D’autres entités commerciales sont fondées exclusivement sur la surveillance du citoyen. Par exemple, Vigilant Solutions utilise des lecteurs automatisés de plaques d’immatriculation, des statistiques sur le revenu des ménages et d’autres données à des fins de stratégie publicitaire. Les courtiers en données sont des entreprises fondées entièrement sur la collection et la revente de données. Gnip traite près de quatre milliards d’entrées sur les réseaux sociaux et les revend à ses clients C chaque jour. Axciom a pour but de colliger 1 500 points d’information sur chaque citoyen afin de les catégoriser dans son système à 70 types psycho-socio-démographiques. Datalogix, qui collectionne les informations laissées par les clients qui utilisent une carte de fidélisation, détient de l’information sur mille milliards de dollars dépensés par les consommateurs. Assurez-vous de donner le bon code postal la prochaine fois qu’une caissière vous le demandera : de cette manière, on pourra combiner une série de banques de données sur vos habitudes quotidiennes et les relier à votre nom et votre adresse.

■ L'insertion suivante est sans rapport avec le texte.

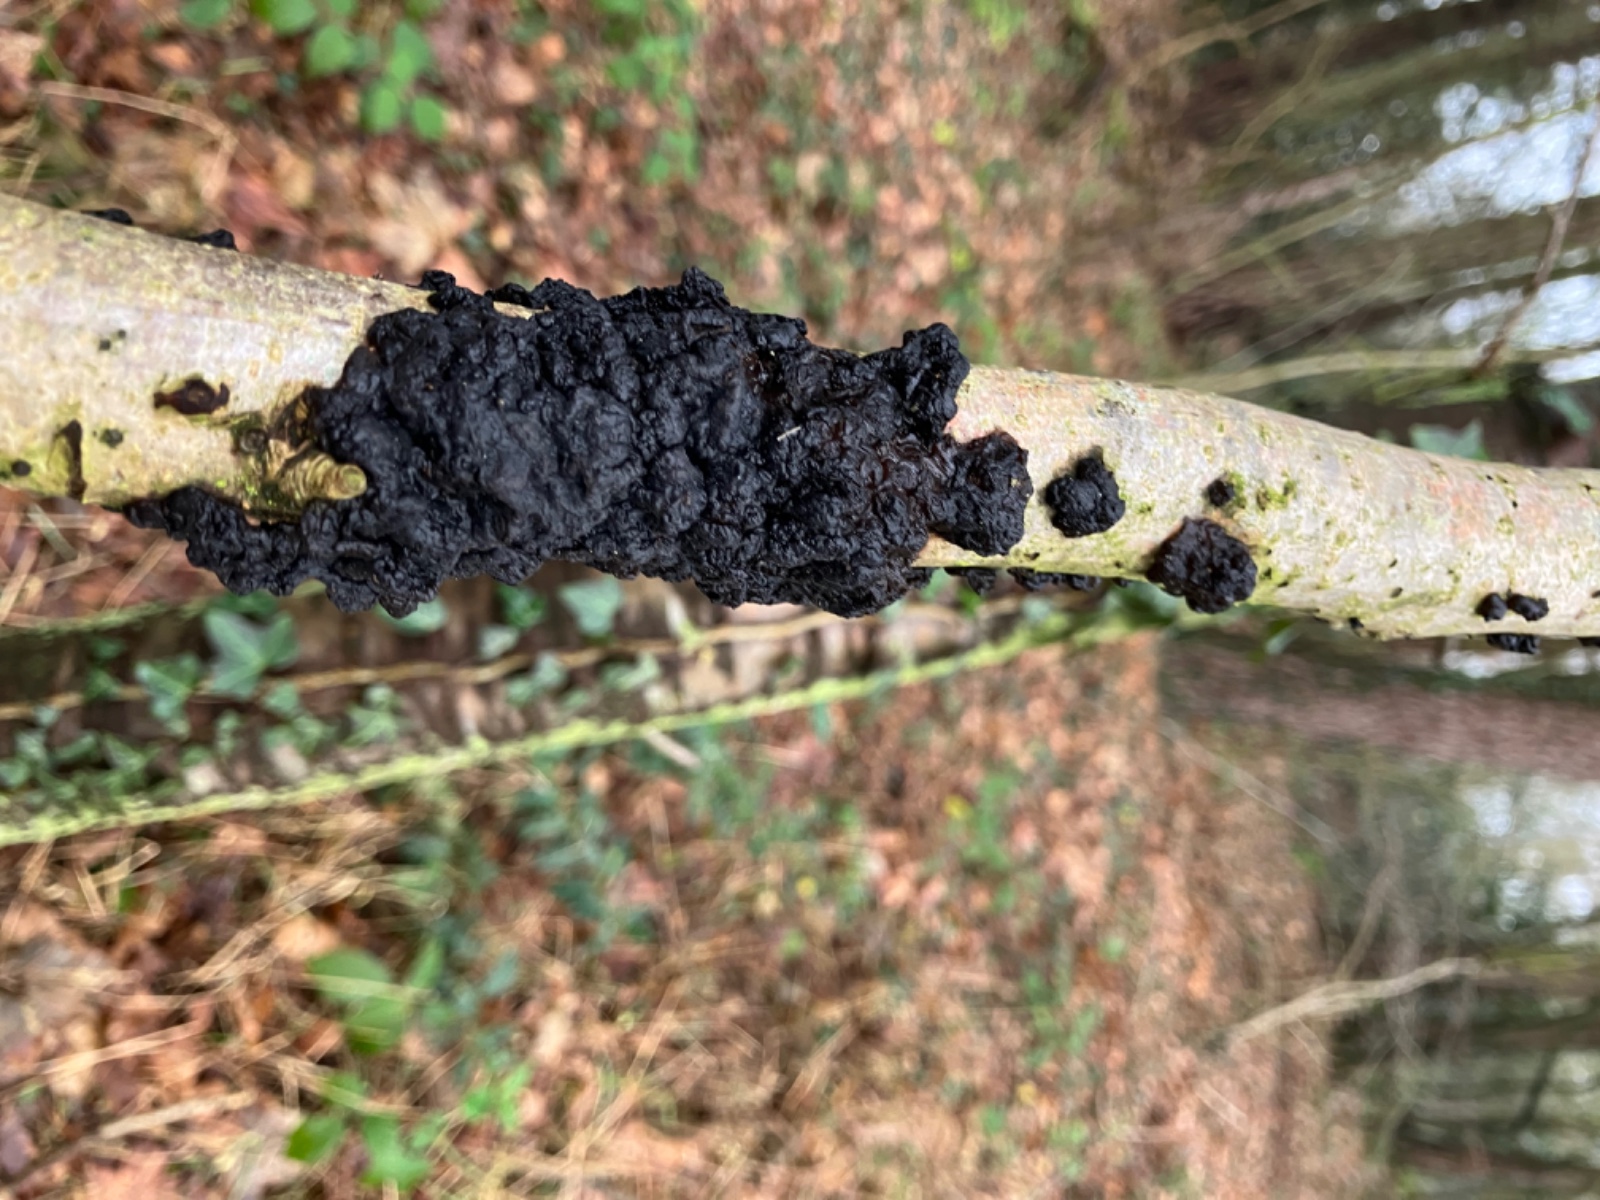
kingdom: Fungi
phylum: Basidiomycota
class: Agaricomycetes
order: Auriculariales
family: Auriculariaceae
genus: Exidia
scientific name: Exidia nigricans
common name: almindelig bævretop
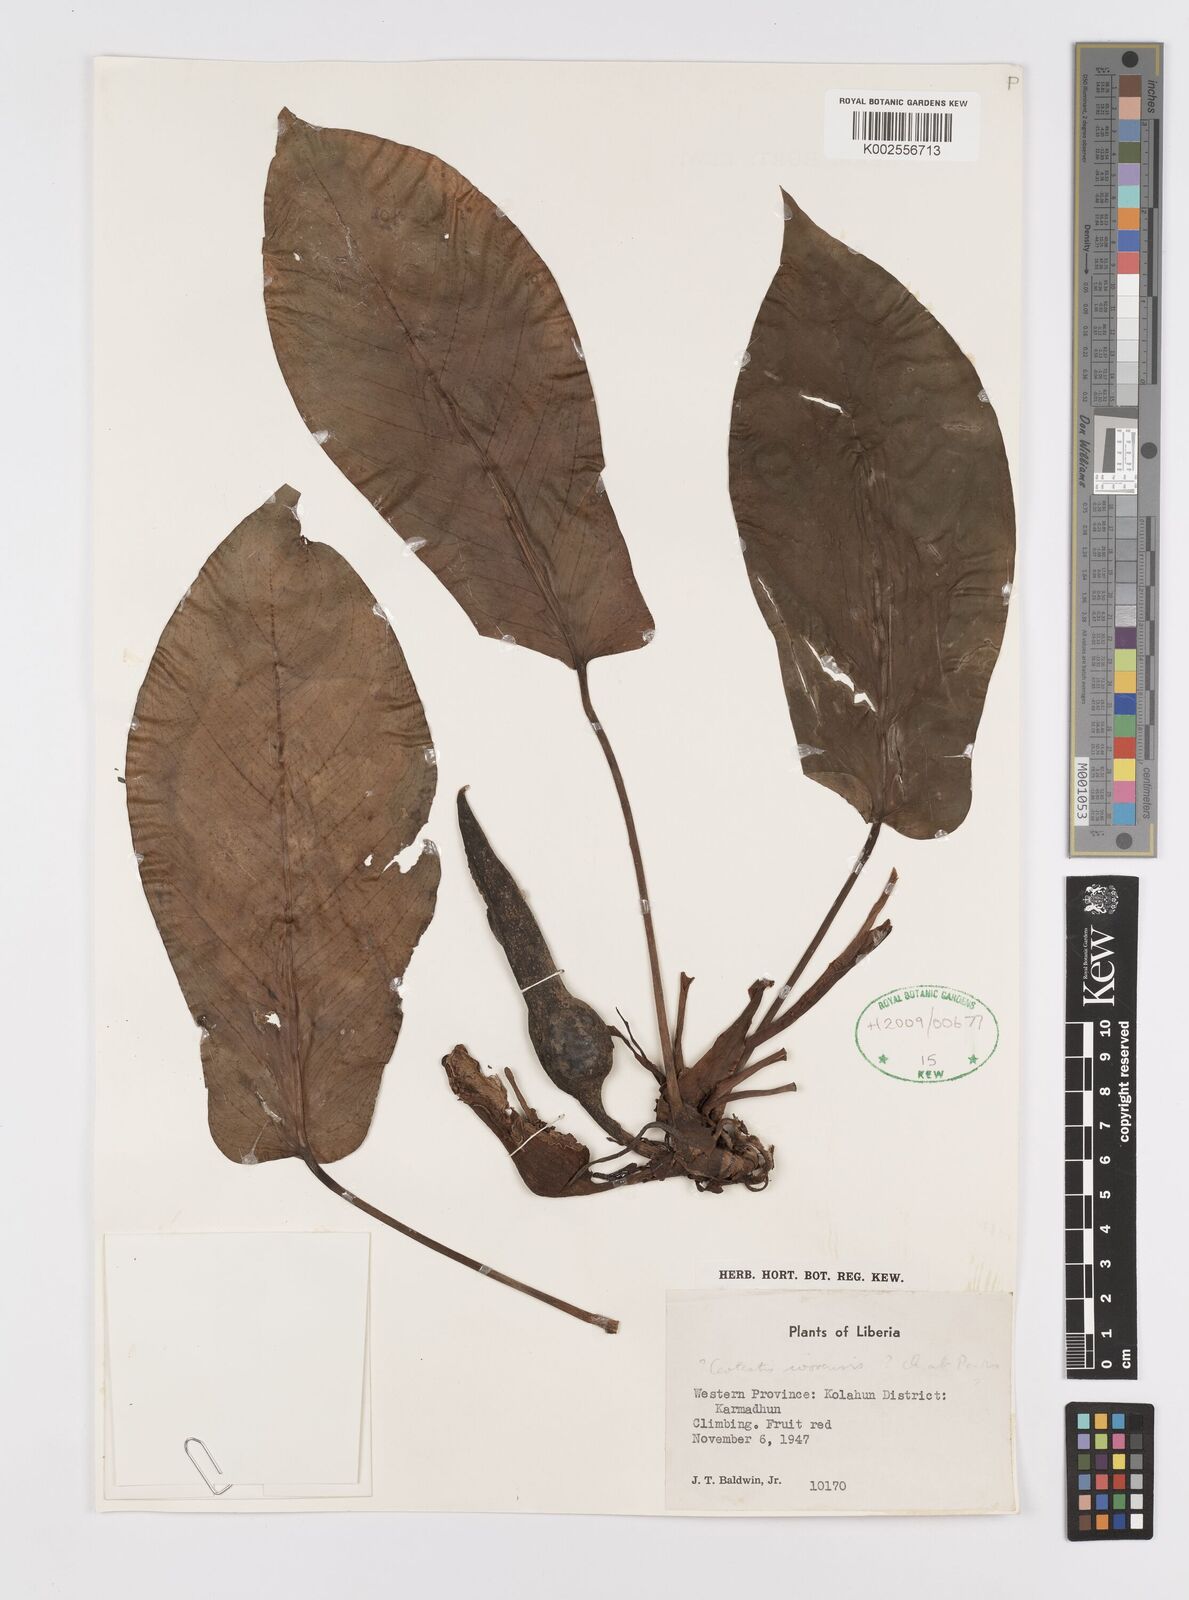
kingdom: Plantae
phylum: Tracheophyta
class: Liliopsida
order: Alismatales
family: Araceae
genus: Cercestis
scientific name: Cercestis ivorensis
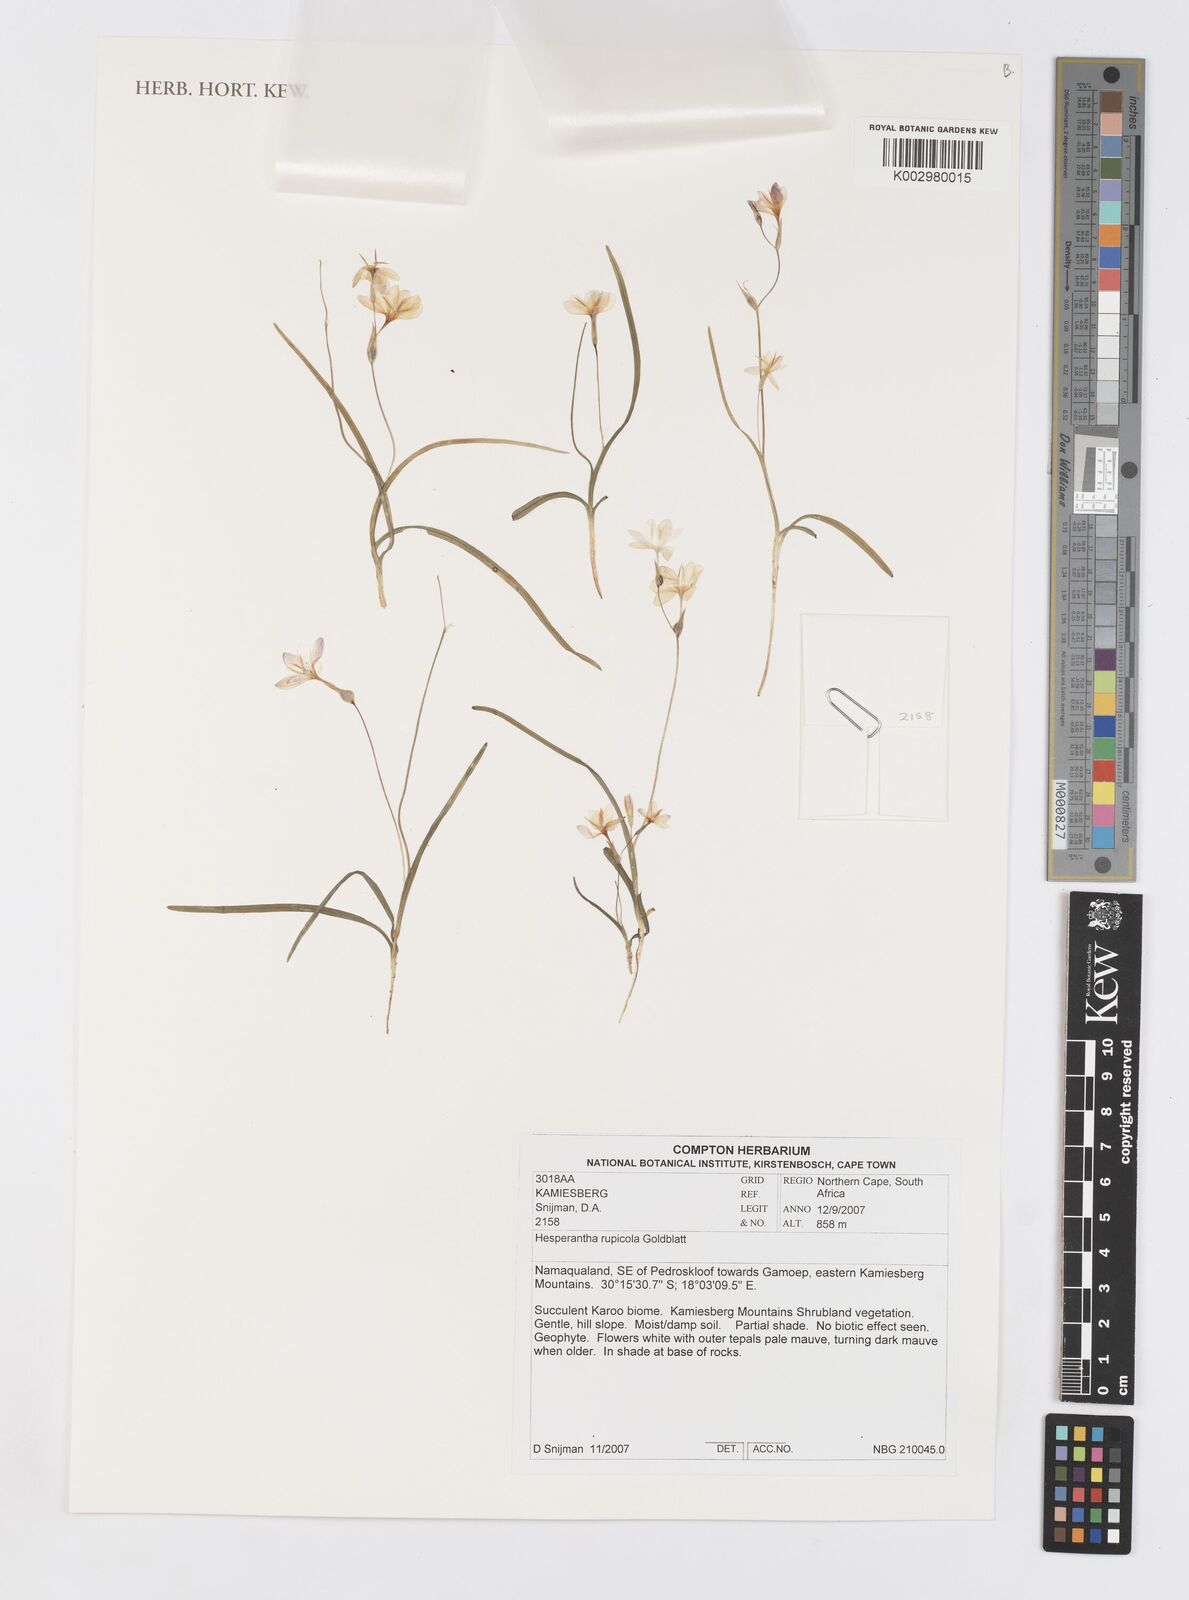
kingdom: Plantae
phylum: Tracheophyta
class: Liliopsida
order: Asparagales
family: Iridaceae
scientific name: Iridaceae
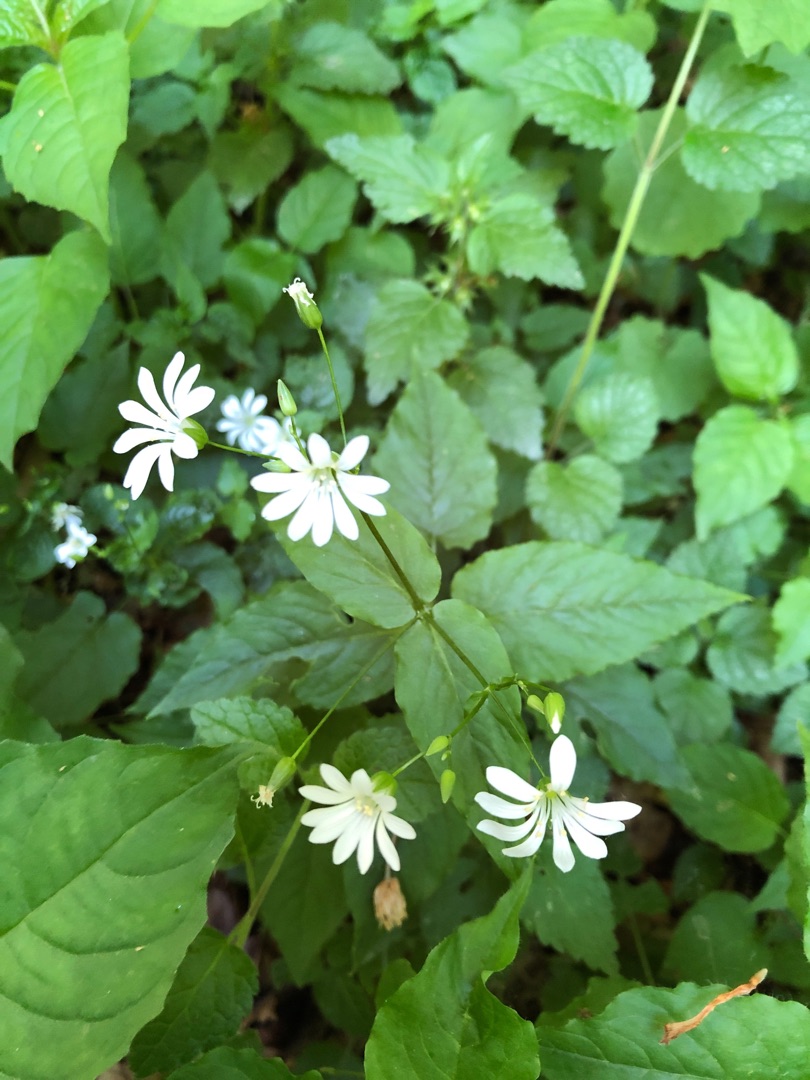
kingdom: Plantae
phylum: Tracheophyta
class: Magnoliopsida
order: Caryophyllales
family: Caryophyllaceae
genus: Stellaria
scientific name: Stellaria glochidisperma
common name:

Cette dernière catégorie comprend également ce qu’on pourrait appeler des entreprises de surveillance « indirecte », c’est-à-dire celles qui commercialisent des dispositifs, logiciels, stratégies ou services de surveillance. Il suffit de constater la fréquence d’éclosion de nouveaux systèmes de vidéosurveillance pour se donner une idée de la vitalité de ce marché. Sans compter que derrière ces caméras, des logiciels de traitement de l’image de plus en plus sophistiqués sont offerts, dont ceux qui analysent le comportement et ceux qui reconnaissent les visages.
Retour à l’État
Récemment, les projecteurs ont été braqués sur certains organismes de renseignement gouvernementaux qui sont profondément impliqués dans la collecte généralisée d’informations sur les Canadiens. Il s’agit, en particulier, de la GRC, du Centre de la sécurité des télécommunications Canada (CSTC), du Service canadien du renseignement de sécurité (SCRS) et de la National Security Agency (NSA) des États-Unis. Or, souvent (la fréquence étant impossible à établir puisque ces activités sont clandestines), ces organismes ne font plus de collecte ou d’interception active et se contentent d’exiger des données déjà amassées par les entreprises. Les programmes les plus célèbres révélés par Edward Snowden, Glenn Greenwald et Laura Poitras font état de deux types de collecte. Le premier type, dont les exemples sont « Prism » et « Fairview », consiste à convaincre ou à obliger (à l’aide de certaines dispositions du USA Patriot Act, entre autres) un grand nombre d’entités industrielles et financières de fournir un accès à leurs banques de données et, le cas échéant, aux contenus qui sont confiés à leurs services d’infonuagique (comme Google, Amazon, etc.). Dans cette catégorie, il y a également les multiples accords, avec presque tous les fournisseurs de services, qui prévoient l’accès aux métadonnées générées par leurs clients, qui alimentent la base de données géante connue sous le nom de « Marina », partagée entre les partenaires des « cinq yeux » (Canada, États-Unis, Royaume-Uni, Australie et Nouvelle-Zélande). Ces accords sont secrets, mais comme il doit forcément y avoir un coût additionnel pour les fournisseurs, il est peu probable qu’ils aient entrepris ces activités sans menace ou compensation. Le second type de collecte « passive » consiste à intercepter le flot d’information entre les serveurs des fournisseurs, avec le programme « Muscular » entre autres. Plusieurs entreprises ont réagi en chiffrant ce trafic C, mais le déchiffrement est l’une des activités principales de la NSA et du CSTC.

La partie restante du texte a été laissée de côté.